UCLA

Recent works have shown that SNP heritability-which is dominated by low-effect common variants-may not be the most relevant quantity for localizing high-effect/critical disease genes. Here, we introduce methods to estimate the proportion of phenotypic variance explained by a given assignment of SNPs to a single gene ("gene-level heritability"). We partition gene-level heritability by minor allele frequency (MAF) to find genes whose gene-level heritability is explained exclusively by "low-frequency/rare" variants (0.5% ≤ MAF < 1%). Applying our method to ∼16K protein-coding genes and 25 quantitative traits in the UK Biobank (N = 290K "White British"), we find that, on average across traits, ∼2.5% of nonzero-heritability genes have a rare-variant component and only ∼0.8% (327 gene-trait pairs) have heritability exclusively from rare variants. Of these 327 gene-trait pairs, 114 (35%) were not detected by existing gene-level association testing methods. The additional genes we identify are significantly enriched for known disease genes, and we find several examples of genes that have been previously implicated in phenotypically related Mendelian disorders. Notably, the rare-variant component of gene-level heritability exhibits trends different from those of common-variant gene-level heritability.
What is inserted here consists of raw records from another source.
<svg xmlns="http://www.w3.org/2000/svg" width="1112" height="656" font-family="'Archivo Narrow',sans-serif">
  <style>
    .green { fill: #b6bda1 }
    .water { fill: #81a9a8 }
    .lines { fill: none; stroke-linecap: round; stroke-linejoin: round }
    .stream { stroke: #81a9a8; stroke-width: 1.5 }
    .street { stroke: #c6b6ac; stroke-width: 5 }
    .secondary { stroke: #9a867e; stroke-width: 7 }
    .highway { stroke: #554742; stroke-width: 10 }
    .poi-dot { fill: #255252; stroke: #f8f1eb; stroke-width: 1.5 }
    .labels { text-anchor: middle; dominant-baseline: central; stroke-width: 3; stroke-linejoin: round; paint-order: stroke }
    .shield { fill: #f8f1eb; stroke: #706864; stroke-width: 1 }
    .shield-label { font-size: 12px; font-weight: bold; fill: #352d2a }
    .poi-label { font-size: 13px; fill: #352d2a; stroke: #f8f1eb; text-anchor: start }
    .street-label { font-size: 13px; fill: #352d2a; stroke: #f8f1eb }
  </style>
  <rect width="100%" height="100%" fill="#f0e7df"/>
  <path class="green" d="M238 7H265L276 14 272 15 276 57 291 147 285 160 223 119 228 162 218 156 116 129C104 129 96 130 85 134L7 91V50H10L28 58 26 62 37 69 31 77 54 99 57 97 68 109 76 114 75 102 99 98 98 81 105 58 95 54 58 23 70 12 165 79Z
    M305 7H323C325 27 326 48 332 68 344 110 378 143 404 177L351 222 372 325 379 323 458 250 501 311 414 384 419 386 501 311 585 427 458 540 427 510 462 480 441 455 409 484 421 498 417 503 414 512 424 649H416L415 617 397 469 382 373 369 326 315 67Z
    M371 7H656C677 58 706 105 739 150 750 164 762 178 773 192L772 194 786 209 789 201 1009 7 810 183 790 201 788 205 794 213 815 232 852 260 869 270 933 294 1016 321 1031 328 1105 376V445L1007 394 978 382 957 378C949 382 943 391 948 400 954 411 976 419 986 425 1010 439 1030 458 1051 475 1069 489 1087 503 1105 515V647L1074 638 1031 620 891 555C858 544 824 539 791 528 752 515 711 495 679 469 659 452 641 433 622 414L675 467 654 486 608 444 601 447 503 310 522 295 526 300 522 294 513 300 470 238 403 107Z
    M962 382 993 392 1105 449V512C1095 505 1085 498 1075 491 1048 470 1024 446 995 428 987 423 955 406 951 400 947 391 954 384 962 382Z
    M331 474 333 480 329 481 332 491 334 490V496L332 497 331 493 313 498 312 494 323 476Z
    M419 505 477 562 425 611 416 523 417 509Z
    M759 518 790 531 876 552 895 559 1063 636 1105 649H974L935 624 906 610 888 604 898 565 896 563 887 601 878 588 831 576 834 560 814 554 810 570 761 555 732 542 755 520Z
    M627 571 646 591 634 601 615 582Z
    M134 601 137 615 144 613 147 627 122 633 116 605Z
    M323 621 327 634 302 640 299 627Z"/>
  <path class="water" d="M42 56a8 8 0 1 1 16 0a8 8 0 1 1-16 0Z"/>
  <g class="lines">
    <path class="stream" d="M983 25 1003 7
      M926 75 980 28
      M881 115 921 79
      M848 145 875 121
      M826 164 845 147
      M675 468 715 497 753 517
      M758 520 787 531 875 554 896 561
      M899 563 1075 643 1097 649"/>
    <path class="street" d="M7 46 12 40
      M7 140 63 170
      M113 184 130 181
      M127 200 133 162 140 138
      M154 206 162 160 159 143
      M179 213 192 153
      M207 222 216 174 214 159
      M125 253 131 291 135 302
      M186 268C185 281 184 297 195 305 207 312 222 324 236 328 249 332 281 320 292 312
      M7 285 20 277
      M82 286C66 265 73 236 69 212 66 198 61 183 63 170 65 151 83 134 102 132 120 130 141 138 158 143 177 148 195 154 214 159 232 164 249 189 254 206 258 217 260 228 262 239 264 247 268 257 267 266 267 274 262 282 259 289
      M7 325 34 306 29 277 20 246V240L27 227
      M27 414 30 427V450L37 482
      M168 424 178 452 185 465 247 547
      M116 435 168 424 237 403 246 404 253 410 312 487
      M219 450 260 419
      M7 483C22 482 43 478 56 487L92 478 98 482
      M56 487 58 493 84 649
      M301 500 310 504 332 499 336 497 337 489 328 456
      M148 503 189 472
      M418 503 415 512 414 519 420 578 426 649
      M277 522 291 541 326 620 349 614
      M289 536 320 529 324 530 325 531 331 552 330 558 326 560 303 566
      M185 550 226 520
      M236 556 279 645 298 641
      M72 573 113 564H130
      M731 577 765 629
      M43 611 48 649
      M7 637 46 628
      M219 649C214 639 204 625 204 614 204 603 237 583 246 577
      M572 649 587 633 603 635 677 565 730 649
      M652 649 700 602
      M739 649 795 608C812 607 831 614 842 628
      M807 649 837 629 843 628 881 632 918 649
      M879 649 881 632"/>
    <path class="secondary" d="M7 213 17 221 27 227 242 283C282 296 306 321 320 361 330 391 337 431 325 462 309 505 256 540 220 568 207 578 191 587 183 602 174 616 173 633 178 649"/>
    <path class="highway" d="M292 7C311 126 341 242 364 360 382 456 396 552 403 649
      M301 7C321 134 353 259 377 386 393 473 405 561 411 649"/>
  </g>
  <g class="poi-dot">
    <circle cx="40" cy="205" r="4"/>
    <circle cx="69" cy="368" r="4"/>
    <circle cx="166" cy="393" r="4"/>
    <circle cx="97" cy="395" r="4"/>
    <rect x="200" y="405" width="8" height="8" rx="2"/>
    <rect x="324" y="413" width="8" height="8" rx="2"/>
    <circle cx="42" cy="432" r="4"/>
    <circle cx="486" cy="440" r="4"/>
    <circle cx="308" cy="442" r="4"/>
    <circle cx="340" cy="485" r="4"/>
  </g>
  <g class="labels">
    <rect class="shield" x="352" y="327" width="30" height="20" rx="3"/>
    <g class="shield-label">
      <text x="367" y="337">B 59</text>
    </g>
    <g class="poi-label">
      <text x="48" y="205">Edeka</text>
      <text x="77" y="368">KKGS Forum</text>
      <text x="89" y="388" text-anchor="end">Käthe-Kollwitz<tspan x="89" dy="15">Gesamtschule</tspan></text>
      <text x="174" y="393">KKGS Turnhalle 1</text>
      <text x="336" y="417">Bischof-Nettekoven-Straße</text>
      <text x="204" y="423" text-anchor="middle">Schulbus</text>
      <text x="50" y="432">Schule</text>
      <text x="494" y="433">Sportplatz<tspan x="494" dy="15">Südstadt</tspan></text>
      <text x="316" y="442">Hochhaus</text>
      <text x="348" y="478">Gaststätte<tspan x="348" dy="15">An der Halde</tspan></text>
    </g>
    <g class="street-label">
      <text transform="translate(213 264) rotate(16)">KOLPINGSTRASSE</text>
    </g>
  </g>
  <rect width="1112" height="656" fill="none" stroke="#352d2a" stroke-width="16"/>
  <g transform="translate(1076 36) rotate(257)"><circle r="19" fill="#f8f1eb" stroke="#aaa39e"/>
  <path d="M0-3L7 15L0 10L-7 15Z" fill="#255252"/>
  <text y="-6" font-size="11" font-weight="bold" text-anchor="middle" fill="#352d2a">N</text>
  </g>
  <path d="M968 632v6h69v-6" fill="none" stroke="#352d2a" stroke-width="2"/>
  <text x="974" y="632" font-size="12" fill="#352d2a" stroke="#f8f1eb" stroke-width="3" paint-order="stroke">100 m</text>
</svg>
For example, while total gene-level heritability increases with gene length, the rare-variant component is significantly larger among shorter genes; the cumulative distributions of gene-level heritability also vary across traits and reveal differences in the relative contributions of rare/common variants to overall gene-level polygenicity. While nonzero gene-level heritability does not imply causality, if interpreted in the correct context, gene-level heritability can reveal useful insights into complex-trait genetic architecture.